Unlike in other recent and ongoing talks in other parts of the country, the union in Colorado is negotiating with the three chains individually rather than collectively. The union had its first round of meetings with Safeway, Albertsons and Kroger-owned King Soopers earlier this month, with additional meetings scheduled with Safeway late last week and with King Soopers and Albertsons this week. Talks with Kroger and Safeway concerning their warehouse workers in the area are scheduled for this Friday.

The three companies have submitted proposals for changes in work rules, but have not yet submitted their plans to modify the wage structure or the health care plan, the latter of which both sides reportedly said would be a critical component of the negotiations in an environment of rising health care costs.

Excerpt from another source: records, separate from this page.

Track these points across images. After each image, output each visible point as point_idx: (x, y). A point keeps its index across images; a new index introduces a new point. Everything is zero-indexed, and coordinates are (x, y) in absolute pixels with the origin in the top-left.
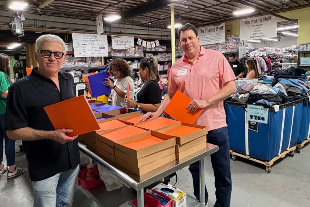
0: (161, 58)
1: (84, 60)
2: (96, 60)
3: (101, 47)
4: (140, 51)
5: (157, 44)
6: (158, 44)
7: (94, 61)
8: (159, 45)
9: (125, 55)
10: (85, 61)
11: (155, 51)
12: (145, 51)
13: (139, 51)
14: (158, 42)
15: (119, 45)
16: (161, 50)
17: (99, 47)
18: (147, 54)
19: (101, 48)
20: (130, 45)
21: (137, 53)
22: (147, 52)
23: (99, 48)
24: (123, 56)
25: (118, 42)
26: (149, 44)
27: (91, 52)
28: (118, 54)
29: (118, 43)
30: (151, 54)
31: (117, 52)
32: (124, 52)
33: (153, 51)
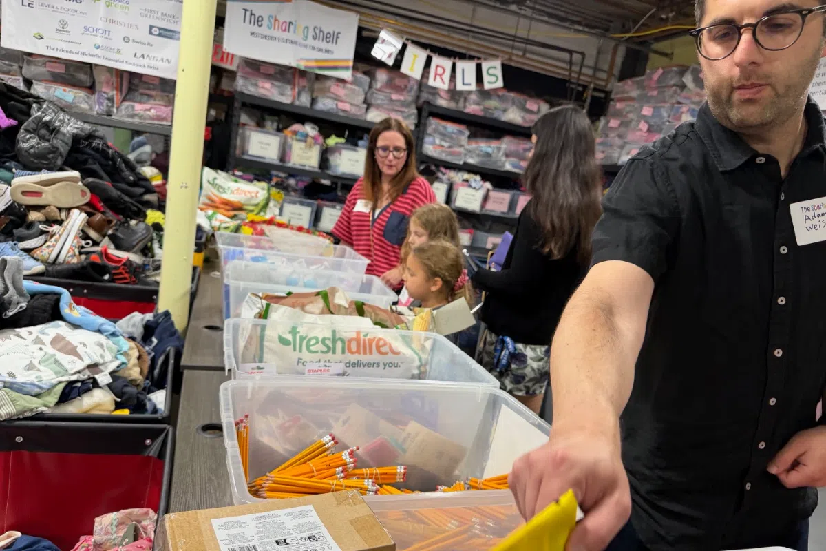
0: (507, 155)
1: (82, 77)
2: (153, 93)
3: (160, 29)
4: (394, 97)
5: (486, 78)
6: (493, 79)
7: (142, 94)
8: (500, 84)
9: (313, 101)
10: (88, 85)
11: (481, 114)
12: (428, 103)
13: (391, 100)
14: (499, 72)
15: (265, 37)
16: (513, 116)
17: (151, 27)
18: (434, 123)
19: (160, 35)
20: (328, 51)
21: (378, 107)
22: (435, 110)
23: (151, 33)
24: (297, 103)
25: (265, 22)
26: (440, 71)
27: (99, 40)
28: (268, 85)
29: (264, 30)
30: (463, 128)
31: (268, 76)
32: (304, 82)
33: (468, 114)
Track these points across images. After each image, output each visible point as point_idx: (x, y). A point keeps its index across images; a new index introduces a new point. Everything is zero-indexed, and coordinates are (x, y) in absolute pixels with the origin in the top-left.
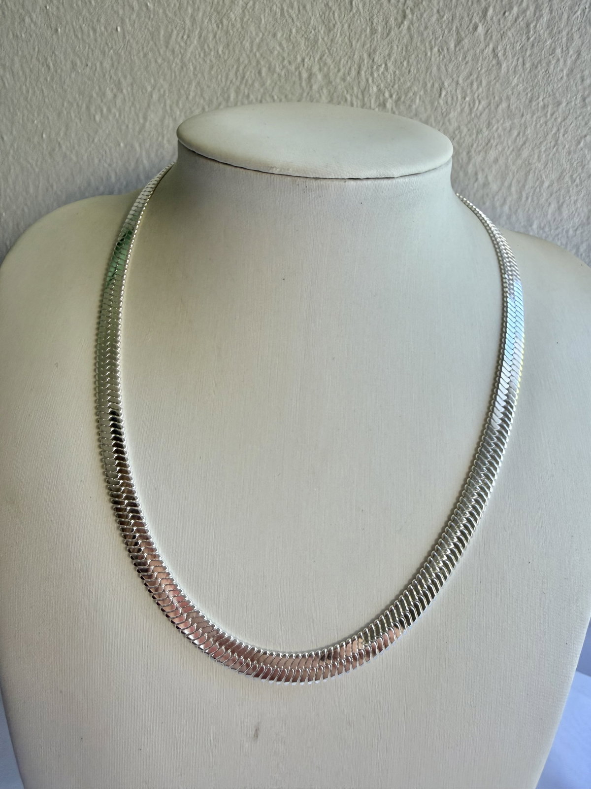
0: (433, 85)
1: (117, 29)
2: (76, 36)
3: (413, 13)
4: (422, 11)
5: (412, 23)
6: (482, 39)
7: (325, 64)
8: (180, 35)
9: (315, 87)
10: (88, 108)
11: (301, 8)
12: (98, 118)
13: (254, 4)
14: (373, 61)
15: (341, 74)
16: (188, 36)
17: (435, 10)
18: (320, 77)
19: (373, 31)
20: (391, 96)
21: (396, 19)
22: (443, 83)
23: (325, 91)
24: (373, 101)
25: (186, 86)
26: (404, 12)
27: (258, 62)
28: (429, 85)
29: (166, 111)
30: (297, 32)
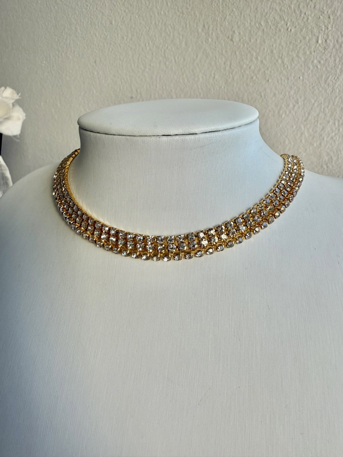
1: (300, 78)
2: (278, 82)
8: (333, 78)
10: (279, 112)
12: (283, 116)
25: (333, 99)
29: (321, 110)
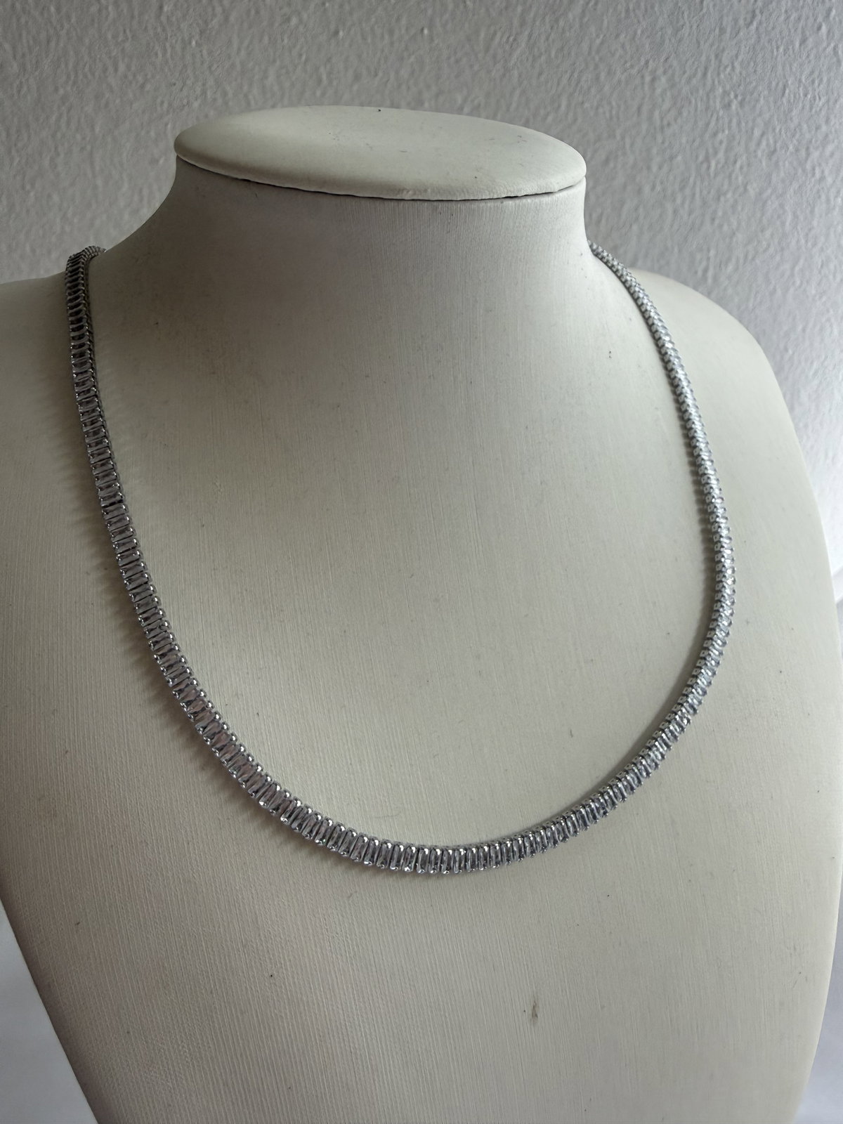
0: (777, 84)
1: (422, 31)
3: (762, 13)
4: (771, 10)
5: (760, 23)
6: (825, 37)
7: (671, 66)
8: (505, 37)
9: (659, 91)
11: (649, 8)
13: (596, 4)
14: (720, 61)
15: (686, 75)
16: (515, 40)
17: (783, 11)
18: (663, 79)
19: (722, 31)
20: (736, 96)
21: (745, 19)
22: (787, 81)
23: (668, 94)
24: (718, 101)
25: (507, 95)
26: (754, 12)
27: (596, 67)
28: (774, 84)
30: (642, 32)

Duran said the workers' pension fund is fully funded. In addition to the changes in the health care plan, Duran said he would propose a 20% increase in the number of full-time positions at the stores.

Representatives from Kroger, Safeway and Albertsons could not be reached for comment last week.

According to information posted on the Web site of UFCW Local 7, the chains have proposed more flexible work rules that would allow workers to perform additional tasks. In addition, the chains have proposed ending premium pay for working Sundays for new hires and have suggested alterations to the schedule for paid holidays.

Duran said he was hopeful the chains would offer their proposals for a revamped health care plan by this week.